Your whole answer should be the number of lines in the material below that include the word "center".

▶ Information given
=====
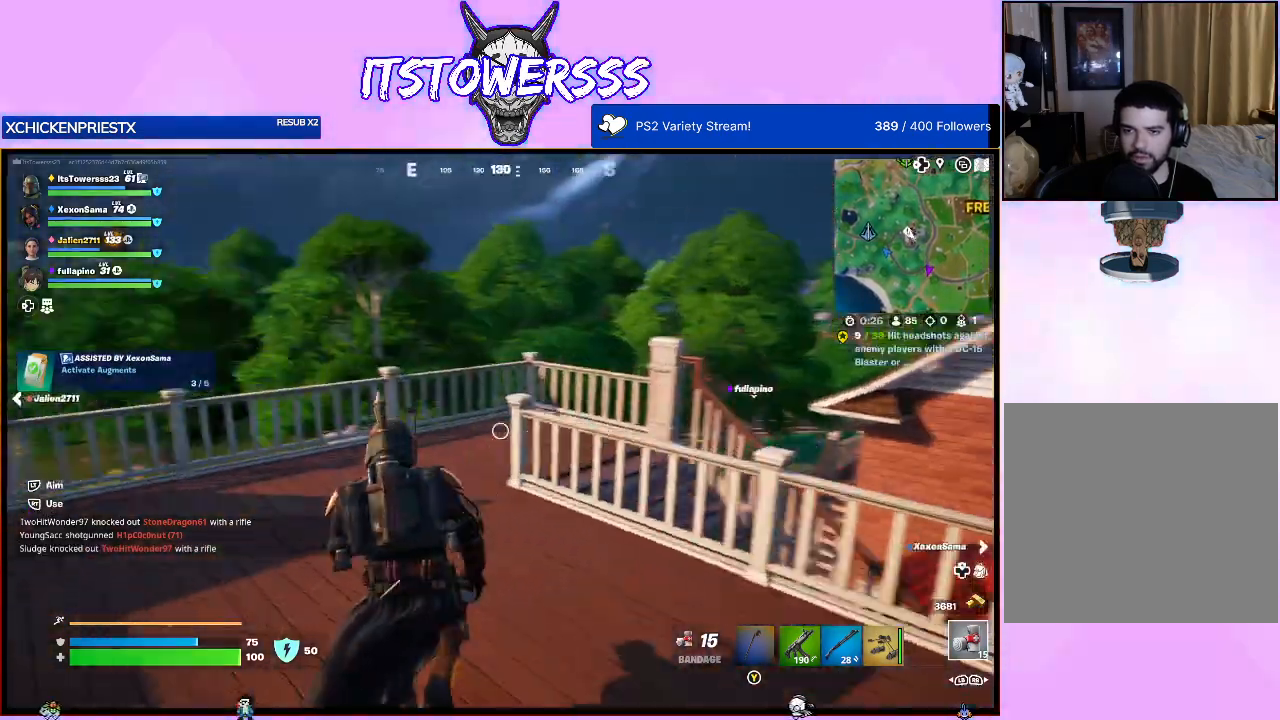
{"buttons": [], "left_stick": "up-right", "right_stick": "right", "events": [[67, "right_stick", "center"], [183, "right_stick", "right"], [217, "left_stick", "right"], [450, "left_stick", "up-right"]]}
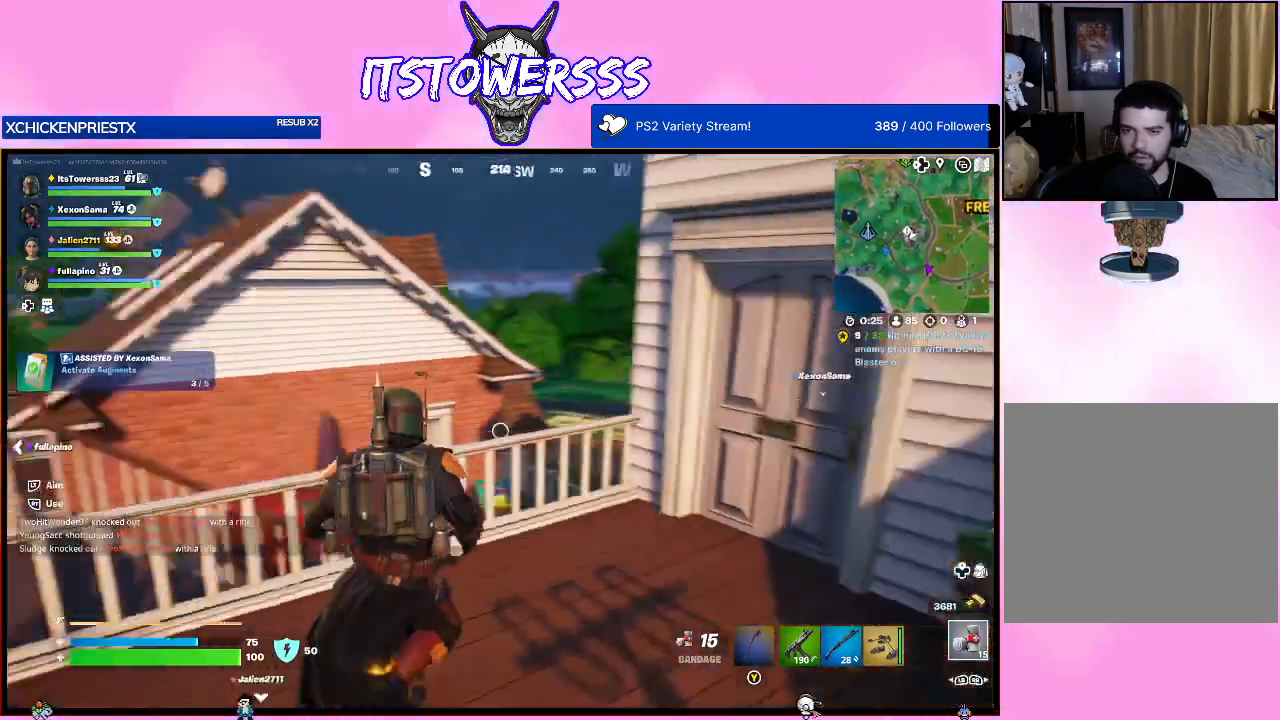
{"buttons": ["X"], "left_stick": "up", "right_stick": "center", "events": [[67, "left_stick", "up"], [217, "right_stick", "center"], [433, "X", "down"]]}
=====
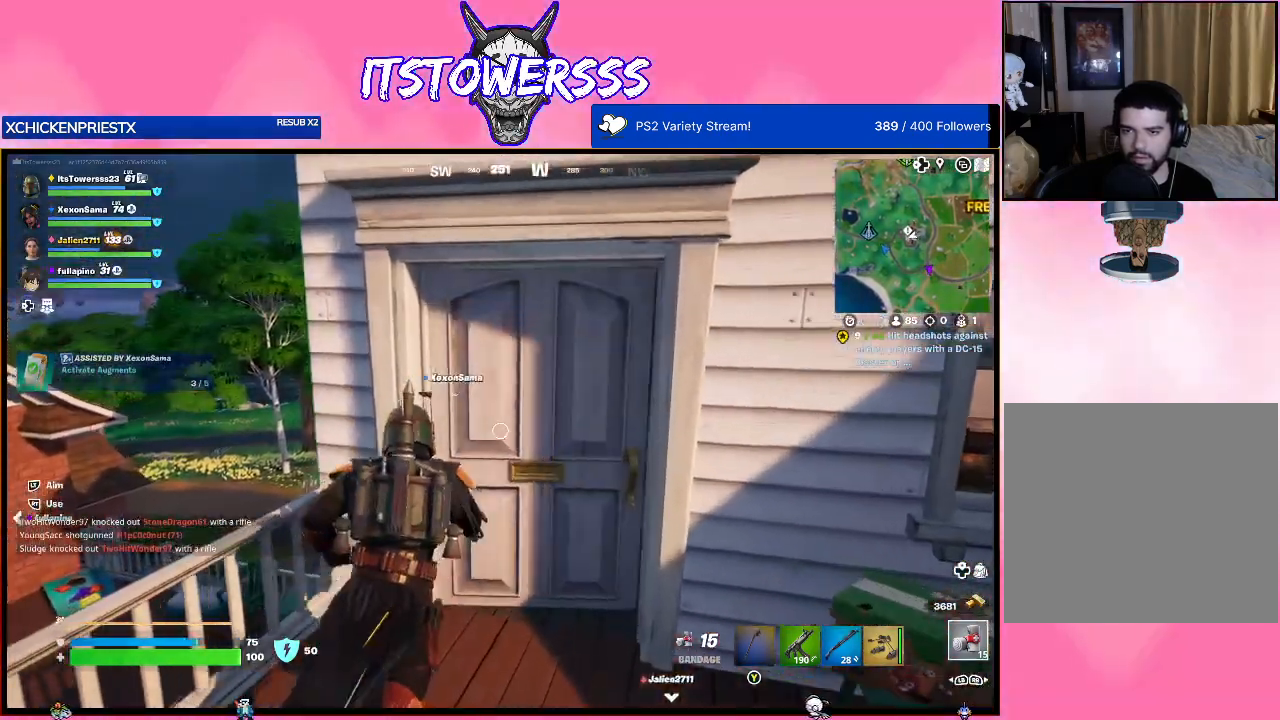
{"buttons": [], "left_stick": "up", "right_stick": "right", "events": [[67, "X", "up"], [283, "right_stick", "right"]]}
=====
▶ Result
2